In 2013, when the two schools were beginning to play what was to be their final game son the existing contract, Kelly downplayed the rivalry with Michigan by noting it has not been one of the best rivalries in Notre Dame’s history. In his defense, he is right. In fact, Notre Dame has a more storied history with Michigan State, not to mention USC or Navy.

“I really haven’t seen it as one of those historic, traditional Notre Dame rivalries,” Kelly said according to the Chicago Tribune. “I’ve seen it as just one of those great football games that Notre Dame has played.

“For me, I’ve been in Michigan a long time, I’ve always felt the Notre Dame-Michigan game was a big regional game. But in the Notre Dame history books, this game has (been) played, but obviously there have been some years where it hasn’t been played for a number of years.”

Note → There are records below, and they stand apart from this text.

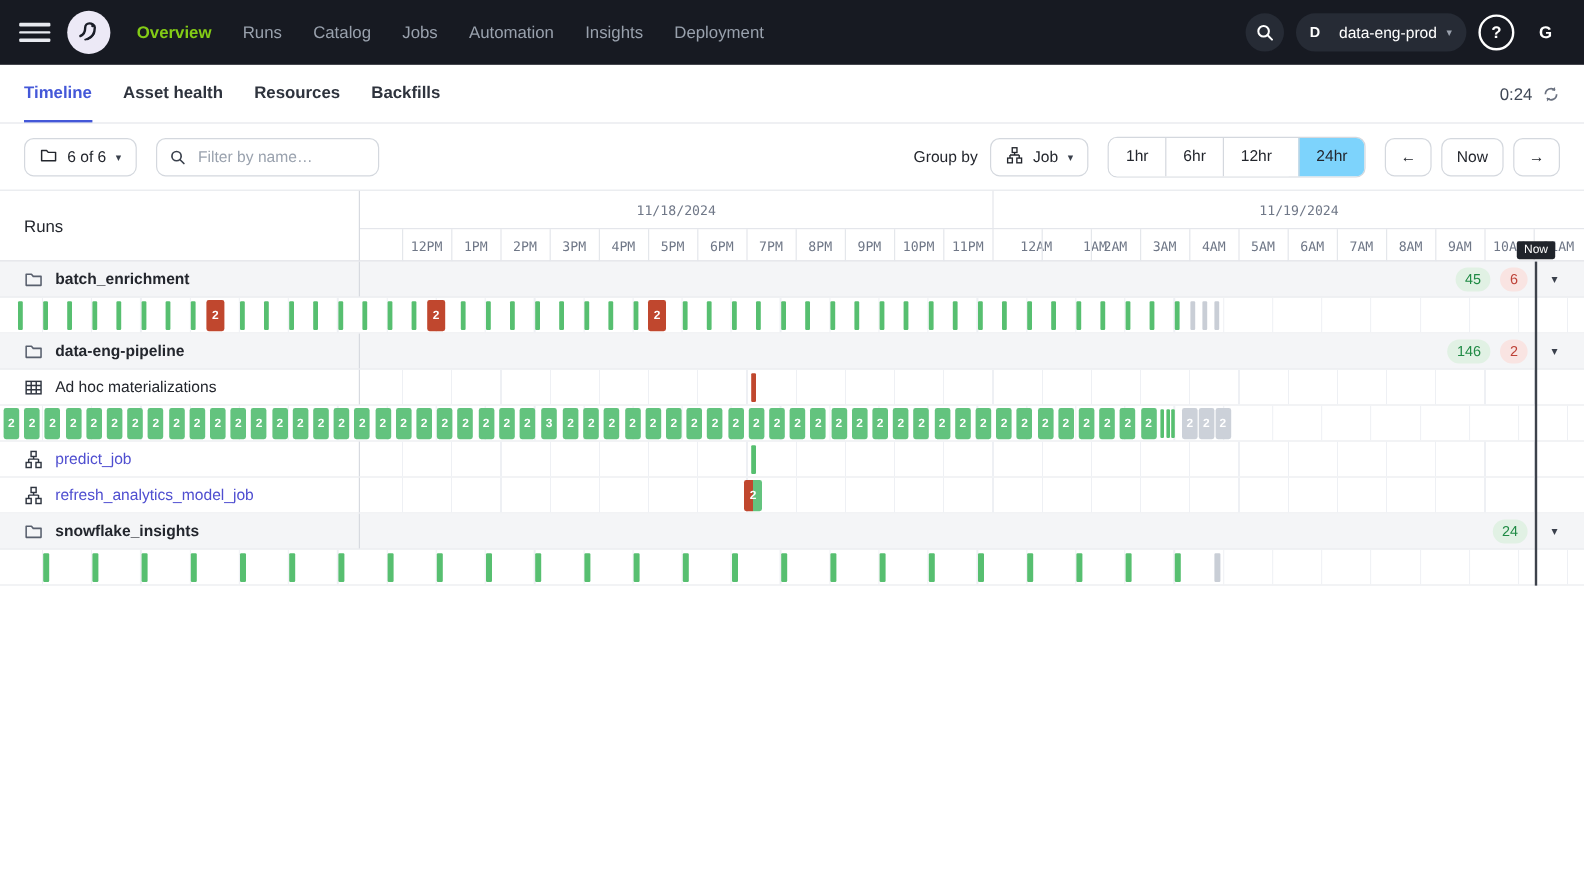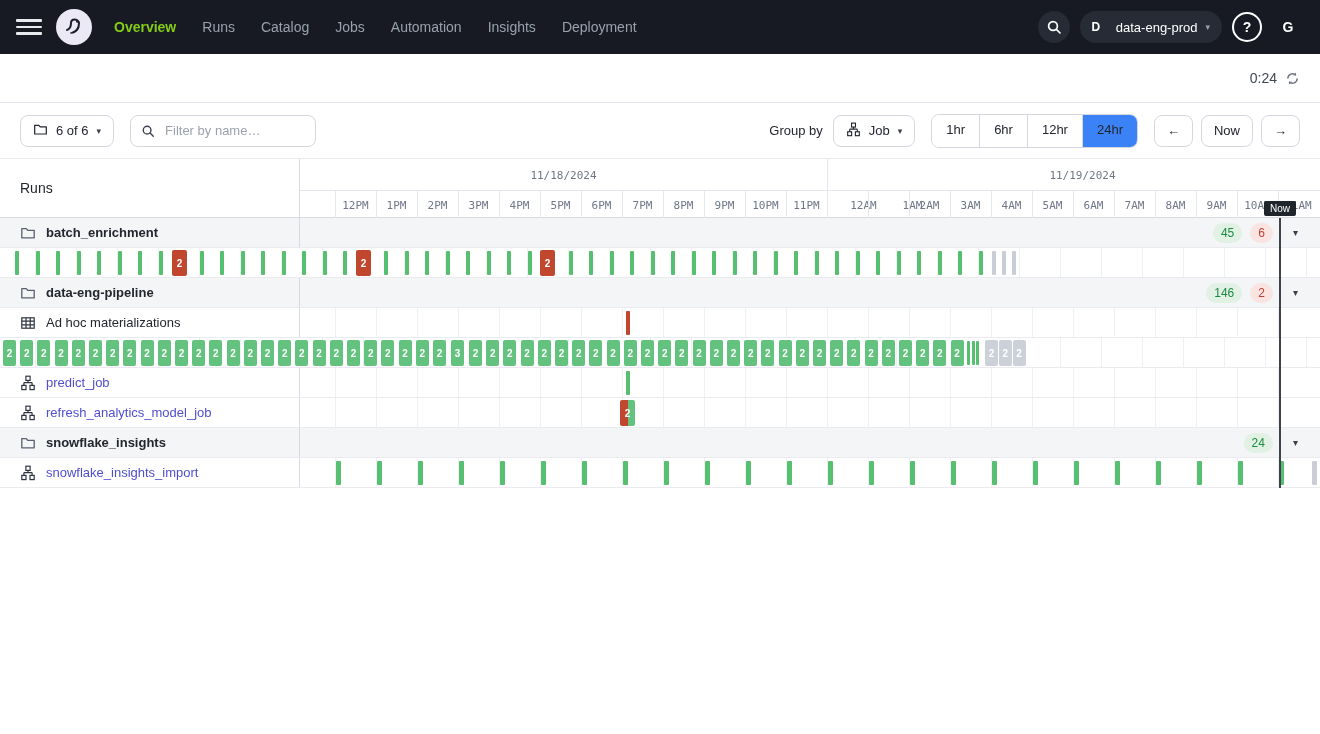--- a/index.html
+++ b/index.html
@@ -136,6 +136,12 @@
 </div>
 
 <div class="tabbar">
+  <div class="tabs">
+      <div class="tab active">Timeline</div>
+      <div class="tab">Asset health</div>
+      <div class="tab">Resources</div>
+      <div class="tab">Backfills</div>
+    </div>
   <div class="tab-right">
     <span>0:24</span>
     <span class="refresh-icon">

Kelly did later go on to say he was optimistic the series with Michigan would return in the future. Harbaugh was quick to follow up on the idea of playing Notre Dame again. Now we just sit and wait to see when that may become a possibility.

Scheduling for both Michigan and Notre Dame have become a bit more complex in more recent years than it used to be. Notre Dame is part of an ACC scheduling rotation that guarantees a certain number of power conference opponents from the ACC each season and the Irish continue rivalry game son an annual basis with USC, Stanford and Navy. Michigan is moving to a nine-game Big Ten schedule with the requirement to play at least one power conference opponent in its non-conference slate each season. The Wolverines already have that requirement met through the 2027 season but have shown a willingness to schedule two power conference opponents in a season, which is the case in 2020 and 2021 (games vs. Washington and Virginia Tech in alternating home-and-home deals).